Restate the data exactly as given and keep the pictures out.

※

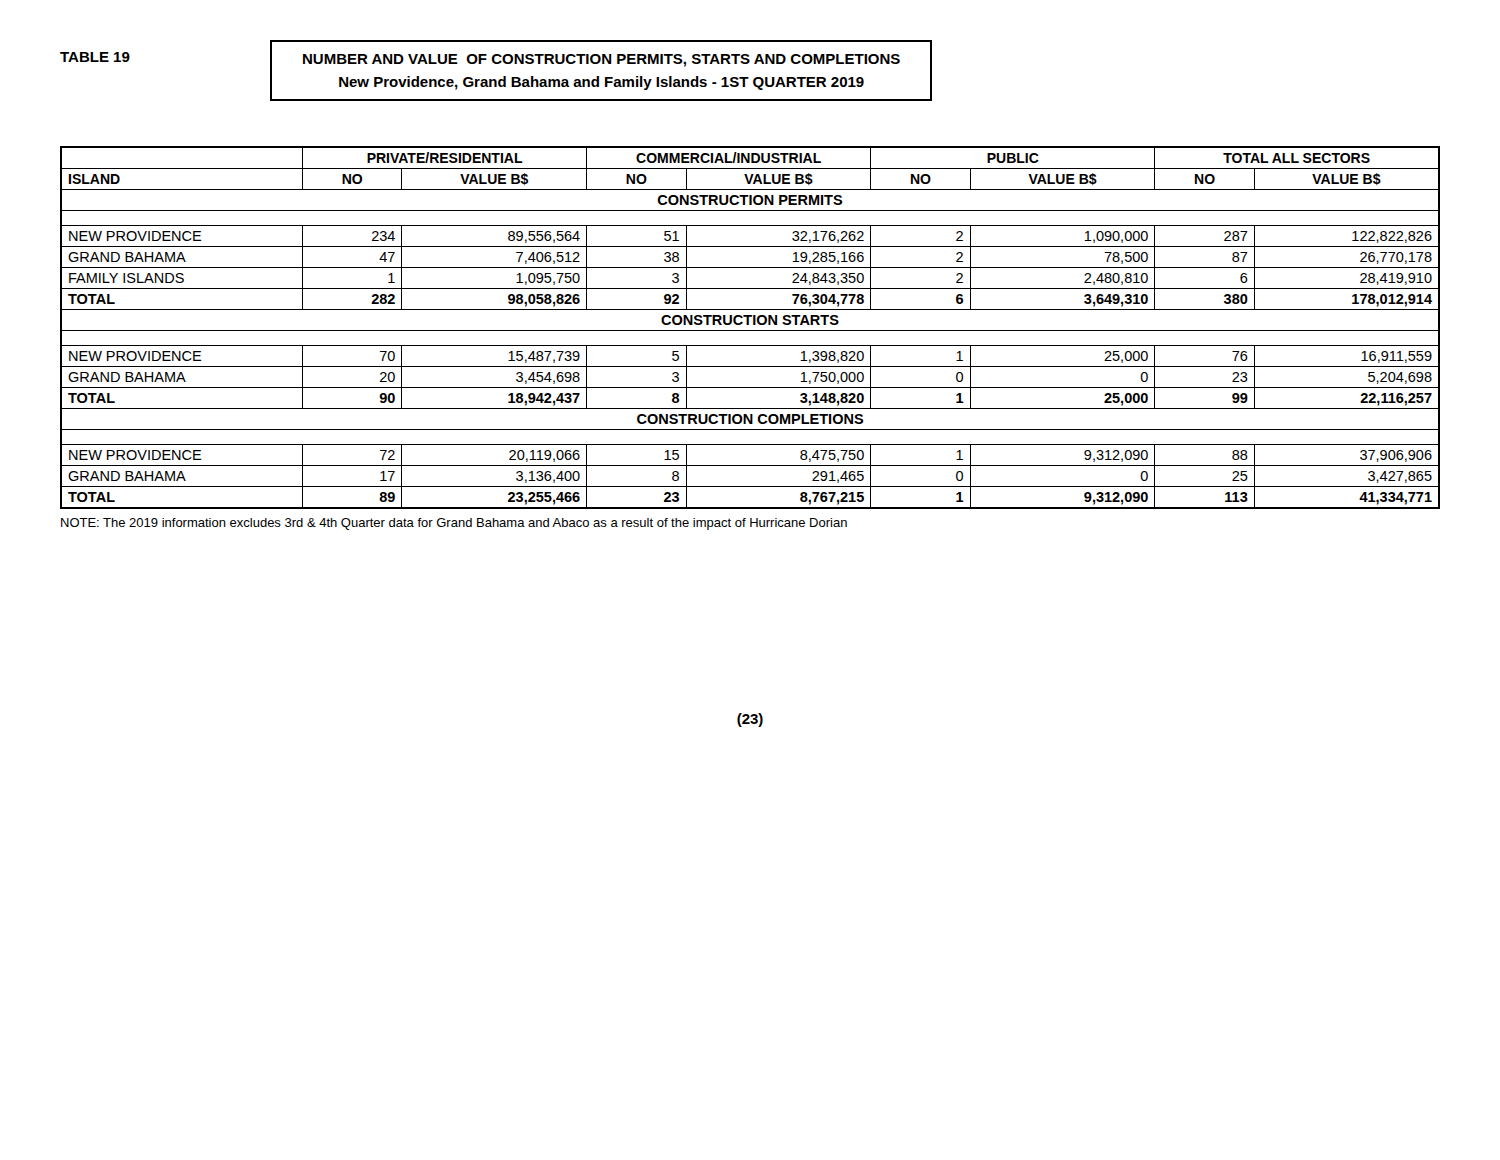TABLE 19
NUMBER AND VALUE OF CONSTRUCTION PERMITS, STARTS AND COMPLETIONS
New Providence, Grand Bahama and Family Islands - 1ST QUARTER 2019
| | PRIVATE/RESIDENTIAL | COMMERCIAL/INDUSTRIAL | PUBLIC | TOTAL ALL SECTORS |
| --- | --- | --- | --- | --- |
| ISLAND | NO | VALUE B$ | NO | VALUE B$ | NO | VALUE B$ | NO | VALUE B$ |
| CONSTRUCTION PERMITS |
| NEW PROVIDENCE | 234 | 89,556,564 | 51 | 32,176,262 | 2 | 1,090,000 | 287 | 122,822,826 |
| GRAND BAHAMA | 47 | 7,406,512 | 38 | 19,285,166 | 2 | 78,500 | 87 | 26,770,178 |
| FAMILY ISLANDS | 1 | 1,095,750 | 3 | 24,843,350 | 2 | 2,480,810 | 6 | 28,419,910 |
| TOTAL | 282 | 98,058,826 | 92 | 76,304,778 | 6 | 3,649,310 | 380 | 178,012,914 |
| CONSTRUCTION STARTS |
| NEW PROVIDENCE | 70 | 15,487,739 | 5 | 1,398,820 | 1 | 25,000 | 76 | 16,911,559 |
| GRAND BAHAMA | 20 | 3,454,698 | 3 | 1,750,000 | 0 | 0 | 23 | 5,204,698 |
| TOTAL | 90 | 18,942,437 | 8 | 3,148,820 | 1 | 25,000 | 99 | 22,116,257 |
| CONSTRUCTION COMPLETIONS |
| NEW PROVIDENCE | 72 | 20,119,066 | 15 | 8,475,750 | 1 | 9,312,090 | 88 | 37,906,906 |
| GRAND BAHAMA | 17 | 3,136,400 | 8 | 291,465 | 0 | 0 | 25 | 3,427,865 |
| TOTAL | 89 | 23,255,466 | 23 | 8,767,215 | 1 | 9,312,090 | 113 | 41,334,771 |
NOTE: The 2019 information excludes 3rd & 4th Quarter data for Grand Bahama and Abaco as a result of the impact of Hurricane Dorian
(23)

※

Solution to the exercise:
TABLE 19
NUMBER AND VALUE OF CONSTRUCTION PERMITS, STARTS AND COMPLETIONS
New Providence, Grand Bahama and Family Islands - 1ST QUARTER 2019
| | PRIVATE/RESIDENTIAL | COMMERCIAL/INDUSTRIAL | PUBLIC | TOTAL ALL SECTORS |
| --- | --- | --- | --- | --- |
| ISLAND | NO | VALUE B$ | NO | VALUE B$ | NO | VALUE B$ | NO | VALUE B$ |
| CONSTRUCTION PERMITS |
| NEW PROVIDENCE | 234 | 89,556,564 | 51 | 32,176,262 | 2 | 1,090,000 | 287 | 122,822,826 |
| GRAND BAHAMA | 47 | 7,406,512 | 38 | 19,285,166 | 2 | 78,500 | 87 | 26,770,178 |
| FAMILY ISLANDS | 1 | 1,095,750 | 3 | 24,843,350 | 2 | 2,480,810 | 6 | 28,419,910 |
| TOTAL | 282 | 98,058,826 | 92 | 76,304,778 | 6 | 3,649,310 | 380 | 178,012,914 |
| CONSTRUCTION STARTS |
| NEW PROVIDENCE | 70 | 15,487,739 | 5 | 1,398,820 | 1 | 25,000 | 76 | 16,911,559 |
| GRAND BAHAMA | 20 | 3,454,698 | 3 | 1,750,000 | 0 | 0 | 23 | 5,204,698 |
| TOTAL | 90 | 18,942,437 | 8 | 3,148,820 | 1 | 25,000 | 99 | 22,116,257 |
| CONSTRUCTION COMPLETIONS |
| NEW PROVIDENCE | 72 | 20,119,066 | 15 | 8,475,750 | 1 | 9,312,090 | 88 | 37,906,906 |
| GRAND BAHAMA | 17 | 3,136,400 | 8 | 291,465 | 0 | 0 | 25 | 3,427,865 |
| TOTAL | 89 | 23,255,466 | 23 | 8,767,215 | 1 | 9,312,090 | 113 | 41,334,771 |
NOTE: The 2019 information excludes 3rd & 4th Quarter data for Grand Bahama and Abaco as a result of the impact of Hurricane Dorian
(23)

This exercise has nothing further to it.